Das alles zusammendenken darf, ja muss man, er selbst ist ein Meister solchen Synkretismus, am Ursprung jedoch steht ein gestalterischer Wille, der vom bescheidensten Anspruch zu höchster Professionalität gediehen ist. Noch seinen Erstling „Der geköpfte Hahn“ beschloss der 65-jährige Debütant mit einem „Dank“ an die Lektorin: „An der Hand geführt von Frau Brigitte Hilzensauer, Wien, und somit aufgerufen zu währender Dankbarkeit“. Doch auch dem Pop Verlag Ludwigsburg, der nach dem Hermannstädter Schiller Verlag seit 2020 Schlattners epische Reprise betreut, schreibt er auf die letzte Seite seiner „Wasserzeichen“: „Danksagung gilt Frau Dr. Edith Konradt, Geretsried, die in dem verwickelten Text ein ‚inneres Gesetz‘ aufgespürt hat.“ Solcherart bescheidenes Einbekenntnis ist keineswegs trivial, die beiden Mit- und Zuarbeiterinnen können es gewiss bezeugen, ebenso wenig selbstverständlich oder gar üblich – und umso höher zu schätzen.

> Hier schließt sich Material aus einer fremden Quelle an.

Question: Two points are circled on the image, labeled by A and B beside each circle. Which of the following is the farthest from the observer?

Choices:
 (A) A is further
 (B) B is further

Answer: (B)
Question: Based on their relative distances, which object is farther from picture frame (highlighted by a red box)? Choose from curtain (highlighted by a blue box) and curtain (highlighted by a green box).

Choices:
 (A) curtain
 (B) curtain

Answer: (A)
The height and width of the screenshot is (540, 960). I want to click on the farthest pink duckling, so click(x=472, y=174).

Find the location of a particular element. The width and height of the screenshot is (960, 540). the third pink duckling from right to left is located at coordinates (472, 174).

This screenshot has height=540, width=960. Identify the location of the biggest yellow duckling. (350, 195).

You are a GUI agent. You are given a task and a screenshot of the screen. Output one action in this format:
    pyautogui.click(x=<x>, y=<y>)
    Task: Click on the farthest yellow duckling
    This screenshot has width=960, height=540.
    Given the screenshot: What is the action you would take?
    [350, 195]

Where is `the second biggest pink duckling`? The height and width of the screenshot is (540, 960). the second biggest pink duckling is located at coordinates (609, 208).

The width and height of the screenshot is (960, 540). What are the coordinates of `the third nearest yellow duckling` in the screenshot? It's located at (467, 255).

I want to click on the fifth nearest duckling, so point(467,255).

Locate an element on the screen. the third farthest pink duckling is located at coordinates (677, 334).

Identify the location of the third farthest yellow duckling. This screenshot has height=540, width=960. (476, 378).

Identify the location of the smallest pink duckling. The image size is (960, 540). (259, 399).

Zum andern erweist sich Eginald Schlattner bei aller oder gerade in der „Verwicklung“ seiner Texte als Virtuose freihändiger Artistik – und diese gehört beileibe nicht zu den Markenzeichen siebenbürgischer Literatur. In ihrem Textfundus gibt es kaum Vergleichbares an gestalterischer Freiheit in gediegen gebundener Rede, an bedenkenloser Missachtung starrer Konventionen unter Wahrung selbstauferlegten sittlich-kulturellen Anstandes. Dieser Schriftsteller braucht seine geistliche Berufung nicht zu verleugnen, um frei heraus schreiben zu können, denn er weiß sich frei zu denken, mit spielerischer Ironie selbst in einer Sprache, die ihre kirchlich-biblische Prägung nicht verleugnet, sondern gerade gekonnt ausspielt.

Manches Ereignis haben seine Worte erst recht gefasst, sein Schweigen zu manch anderem ist ihm erst recht zu danken – vorerst aber ist ihm ungebrochene Red- wie Schweig-Seligkeit zu wünschen.